Wednesday, October 12, 2011

BOOK REVIEW: The Stranger Beside Me

The Stranger Beside Me by Ann Rule ~ 5/5


Not long ago, true crime writer Ann Rule recalls lying on an operating table. The anesthesiologist leaned over before putting her to sleep. "Ann," the anesthesiologist said softly, "tell me, what was Ted Bundy really like?" Despite meeting Florida's electric chair in 1989, the subject of Rule's bestselling book continues to haunt her. Rule and Bundy were friends. They met in 1971 at a Seattle crisis clinic, where they shared the late shift answering a suicide hotline. Their subsequent conversations, meetings, and letters spanned the rest of Bundy's life as he evolved into one of the century's most notorious serial killers.
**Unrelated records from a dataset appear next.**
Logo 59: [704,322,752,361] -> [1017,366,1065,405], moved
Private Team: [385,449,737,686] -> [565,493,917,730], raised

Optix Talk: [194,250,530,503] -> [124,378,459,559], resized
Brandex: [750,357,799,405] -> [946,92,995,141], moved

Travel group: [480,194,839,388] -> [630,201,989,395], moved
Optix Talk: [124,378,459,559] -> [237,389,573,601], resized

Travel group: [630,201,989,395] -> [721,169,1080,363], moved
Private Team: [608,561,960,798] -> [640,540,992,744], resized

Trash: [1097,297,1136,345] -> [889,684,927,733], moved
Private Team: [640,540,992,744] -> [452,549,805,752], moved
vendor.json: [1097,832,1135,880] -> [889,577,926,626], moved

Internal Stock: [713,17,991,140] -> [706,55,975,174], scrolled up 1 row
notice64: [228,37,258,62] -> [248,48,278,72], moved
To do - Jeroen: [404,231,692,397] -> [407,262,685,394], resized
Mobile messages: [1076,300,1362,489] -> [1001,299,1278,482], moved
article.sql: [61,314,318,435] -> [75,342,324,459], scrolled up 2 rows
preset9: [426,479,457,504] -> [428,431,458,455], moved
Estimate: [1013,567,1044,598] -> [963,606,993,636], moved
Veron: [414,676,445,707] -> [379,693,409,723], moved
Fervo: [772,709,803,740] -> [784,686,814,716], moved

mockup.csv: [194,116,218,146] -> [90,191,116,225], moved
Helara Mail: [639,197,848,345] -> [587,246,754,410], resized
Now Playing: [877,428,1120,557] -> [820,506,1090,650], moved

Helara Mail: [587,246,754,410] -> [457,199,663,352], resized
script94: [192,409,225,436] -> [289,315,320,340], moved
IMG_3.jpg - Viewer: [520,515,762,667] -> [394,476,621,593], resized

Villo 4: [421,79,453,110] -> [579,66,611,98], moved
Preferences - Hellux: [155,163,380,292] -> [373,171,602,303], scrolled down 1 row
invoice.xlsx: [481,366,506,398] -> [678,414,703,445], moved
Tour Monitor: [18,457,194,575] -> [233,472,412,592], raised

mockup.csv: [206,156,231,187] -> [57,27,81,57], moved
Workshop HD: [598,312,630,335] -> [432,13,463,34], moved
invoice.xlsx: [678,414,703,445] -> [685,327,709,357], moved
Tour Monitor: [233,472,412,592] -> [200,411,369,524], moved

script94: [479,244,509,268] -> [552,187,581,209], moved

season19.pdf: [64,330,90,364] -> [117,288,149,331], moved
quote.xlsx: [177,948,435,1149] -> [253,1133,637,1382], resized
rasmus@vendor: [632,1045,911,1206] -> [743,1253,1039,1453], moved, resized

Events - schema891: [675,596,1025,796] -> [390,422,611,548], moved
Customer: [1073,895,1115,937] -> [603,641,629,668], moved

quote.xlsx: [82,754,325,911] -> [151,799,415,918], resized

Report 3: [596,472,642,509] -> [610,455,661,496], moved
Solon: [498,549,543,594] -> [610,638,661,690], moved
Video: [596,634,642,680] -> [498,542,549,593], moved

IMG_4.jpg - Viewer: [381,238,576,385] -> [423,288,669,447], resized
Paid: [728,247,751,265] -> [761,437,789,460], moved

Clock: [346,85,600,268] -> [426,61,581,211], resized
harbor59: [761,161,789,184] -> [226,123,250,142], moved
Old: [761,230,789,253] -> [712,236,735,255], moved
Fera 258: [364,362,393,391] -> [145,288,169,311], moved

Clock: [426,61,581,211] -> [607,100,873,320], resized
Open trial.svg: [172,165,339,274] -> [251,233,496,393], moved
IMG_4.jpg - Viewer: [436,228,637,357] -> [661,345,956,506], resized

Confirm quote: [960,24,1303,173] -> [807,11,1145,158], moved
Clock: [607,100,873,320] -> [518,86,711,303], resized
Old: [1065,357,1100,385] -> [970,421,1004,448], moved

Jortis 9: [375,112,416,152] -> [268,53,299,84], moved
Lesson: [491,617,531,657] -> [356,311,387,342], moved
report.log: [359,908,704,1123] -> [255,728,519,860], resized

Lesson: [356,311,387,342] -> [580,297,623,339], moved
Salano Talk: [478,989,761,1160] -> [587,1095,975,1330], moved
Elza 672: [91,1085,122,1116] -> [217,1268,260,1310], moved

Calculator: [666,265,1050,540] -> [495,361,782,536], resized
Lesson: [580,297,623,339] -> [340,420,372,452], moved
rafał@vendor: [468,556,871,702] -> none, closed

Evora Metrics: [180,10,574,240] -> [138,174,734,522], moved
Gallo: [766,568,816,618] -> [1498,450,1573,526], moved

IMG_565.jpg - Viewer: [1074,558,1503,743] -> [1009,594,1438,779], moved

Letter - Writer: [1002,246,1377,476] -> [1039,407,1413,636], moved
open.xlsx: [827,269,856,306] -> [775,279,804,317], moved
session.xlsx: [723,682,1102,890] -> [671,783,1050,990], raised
It's been 20 years since Rule first penned this chilling account. But the story--and her 2000 update--will still have readers reaching for their Xanax. No gratuitous gore here; just the basic, bone-chilling evidence. In fact, like a protective mother shielding us from horrors too awful to mention, Rule seems to avoid delving too deeply into crime scene descriptions. She devotes one paragraph in her new afterword to her discovery that Bundy engaged in necrophilia and returned to the scenes of his crimes to "line dead lips and eyes with garish makeup and to put blush on pale cheeks." She tells readers that John Hinckley, who shot Ronald Reagan, and David Berkowitz, the Son of Sam Killer, traded prison correspondences with Bundy. And she hints that Bundy's insatiable killer instincts may have started when he was a 14-year-old paperboy. (Ann Marie Burr, an 8-year-old girl on his route, mysteriously disappeared in the middle of the night and has never been found.) The skimpy update is over too soon, leaving readers wanting more and offering further proof of the public's never-ending fascination with serial killers. --Jodi Mailander Farrell --This text refers to the Hardcover edition.

My thoughts:

This book was extremely long. The actual original book starts off as a 400 pager! The edition I read was from the 1990 update. It adds an additional 100 pages. The book was sort of boring at times, reading all the legal mumbo jumbo, but the story itself was intriguing. I never realized so much about such an infamous serial killer. He was truly a split personality or something. I wouldn't read it again because it is so long & took me over 2 weeks to complete, however, anyone who is interested in learning about crime history should read this. Ted Bundy was a mastermind who really truly thought he did nothing wrong and thought he was going to walk away from it all and go on with his life. Very intriguing book!